TRY IT -> Please return the listing below unchanged, line for line.

SUPPLIED RECORDS ->
****************************************

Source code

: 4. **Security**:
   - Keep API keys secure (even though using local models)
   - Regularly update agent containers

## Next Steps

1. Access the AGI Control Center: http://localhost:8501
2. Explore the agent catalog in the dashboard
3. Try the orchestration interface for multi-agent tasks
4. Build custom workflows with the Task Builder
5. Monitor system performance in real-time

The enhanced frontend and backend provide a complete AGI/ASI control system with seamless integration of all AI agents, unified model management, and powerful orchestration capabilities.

****************************************

EXERCISE OUTPUT ->
Source code

: 4. **Security**:
   - Keep API keys secure (even though using local models)
   - Regularly update agent containers

## Next Steps

1. Access the AGI Control Center: http://localhost:8501
2. Explore the agent catalog in the dashboard
3. Try the orchestration interface for multi-agent tasks
4. Build custom workflows with the Task Builder
5. Monitor system performance in real-time

The enhanced frontend and backend provide a complete AGI/ASI control system with seamless integration of all AI agents, unified model management, and powerful orchestration capabilities.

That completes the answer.